With less than 2 per cent of its population online, Cuba is one of the most backward Internet countries. An investigation carried out by Reporters Without Borders in October revealed that the Cuban government uses several levers to ensure that this medium is not used in a “counter-revolutionary” way. Firstly, it has more or less banned private Internet connections. To surf the Internet or check their e-mail, Cubans have to go to public access points such as Internet cafes, universities and “youth computer clubs” where their activity is more easily monitored. Secondly, the computers in all the Internet cafes and leading hotels contain software installed by the Cuban police that triggers an alert message whenever “subversive” key-words are spotted. The regime also ensures that there is no Internet access for dissidents and independent journalists, for whom communicating with people abroad is an ordeal. Finally, the government also relies on self-censorship. You can get 20 years in prison for writing “counter-revolutionary” articles for foreign websites. You can even get five years just for connecting to the Internet illegally. Few Internet users dare to run the risk of defying the regime’s censorship.

Which would explain the “deep sense of harmony”.

9 comments to “Arranged Historical Place as Museum”

  • guy herbert

    I once received a fan-email for one of my clients from Cuba. It was less how they got email access that puzzled me than how they got a filthy capitalist computer game (on an entirely capitalistic theme as was the case, too).

  • The gushing nonsense aside, Cuba is supposed to be a great place to go on holiday. My dad goes with his wife and two kids every year, and stay in a Western style resort which is pretty damned cheap. The kids love it. He also said the place is nice to look at and it does have an interesting history, although the interesting parts all predate Castro’s assumption of power. I’m sure it would be worth a visit for several reasons, but none of them to do with the current regime whatsoever. Certainly my dad hasn’t got much time for Castro, communism, or any other such nonsense.

  • Jon B

    I think a lot of people don’t realise Cuba is a prison-state. It fails a simple test of liberty: you can’t get out unless they let you(Link).

  • Nick M

    Or alternatively, there’s always the Florida Keys. Same climate, similarly nice beaches and er… not a communist hell-hole.

    I recently debated Cuba with an English commie. She stated that amongst other reasons the Cuban socialist utopia was great was that Cuba has the world’s lowest “carbon footprint”. I have no idea if this is true but what it suggested to me was that (a) bugger all happens there and (b) they are totally fucked since the Sovs collapsed and stopped bunging them oil.

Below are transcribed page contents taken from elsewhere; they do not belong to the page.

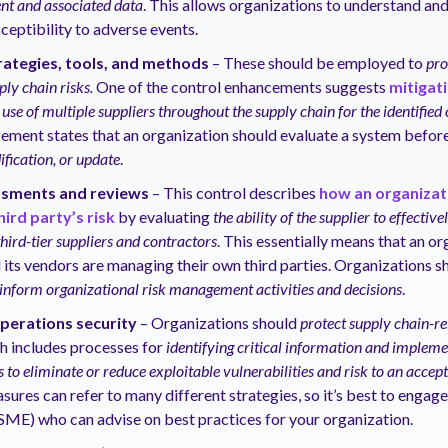
t and associated data
. This allows organizations to understand an
ceptibility to adverse events.
rategies, tools, and methods
– These should be employed to
pro
ly chain risks.
One of the control enhancements suggests
mitigat
 use of multiple suppliers throughout the supply chain for the identified
ement states that an organization should evaluate a system befor
fication, or update
.
ssments and reviews
– This control describes
how an organizat
hird party’s risk
by evaluating
the ability of the supplier to effectiv
hird-tier suppliers and contractors
. This essentially means that an o
 its vendors are managing their own third parties. Organizations s
inform organizational risk management activities and decisions
.
operations security
– Organizations should
protect supply chain-re
ch includes processes for
identifying critical information and impleme
to eliminate or reduce exploitable vulnerabilities and risk to an accept
ures can refer to many different strategies, so it’s best to engage
SME) who can advise on best practices for your organization.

    Truly amusing post Brian!

  • In case you did not bother to follow the link: those quotes are real. I just caught myself hoping that they were using Google translator…

  • Nick M


    I checked out the site and it would certainly appear that Cuba’s “very prestigious” culture doesn’t include more than a passing knowledge of English.

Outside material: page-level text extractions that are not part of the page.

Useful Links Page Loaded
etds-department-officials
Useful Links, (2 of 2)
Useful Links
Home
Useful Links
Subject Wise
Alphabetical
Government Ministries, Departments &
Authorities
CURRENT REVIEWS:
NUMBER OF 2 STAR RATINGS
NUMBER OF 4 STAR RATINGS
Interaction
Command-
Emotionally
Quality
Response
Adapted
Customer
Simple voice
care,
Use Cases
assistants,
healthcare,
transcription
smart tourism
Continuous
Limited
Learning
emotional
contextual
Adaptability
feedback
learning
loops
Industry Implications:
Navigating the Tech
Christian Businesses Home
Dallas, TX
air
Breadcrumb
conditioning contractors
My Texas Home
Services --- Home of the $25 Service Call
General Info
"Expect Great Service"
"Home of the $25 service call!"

    Sad, when you consider there are 300 million English speakers (and some Canucks) 90 miles to the North of them.

    Gotta go now, I’m spraying beer over the keyboard because I just realised I’d typed “vulture” not “culture”. Oh, God it’s been a long week… How can a vulture be prestigious when they’re not even true raptors? Time to check out.

  • Brian

    What I’d like to know is when, as a state who’s current prosperity (and it is, by comparison) was founded on the slave trade, is going to pay compensation to the victims thereof.

    Come, on, Fidel. Its only 42 acres and a mule. Cough up.

  • Sandy P

    –Certainly my dad hasn’t got much time for Castro, communism, or any other such nonsense.–

    So why keep supporting him?

  • Paul Marks

    We all provide money to Castro whether we want to or not. But the E.U. and various U.N. agencies send money to Cuba (to look after the historic buildings and so on).

    Chevez also sends lots of cheap oil and financial support.

    The exiles in the United States send money back to help their families – however at least that is voluntary support.

    For what a socialist nation is like without such support see North Korea (although the United States and other nations send food aid and other such).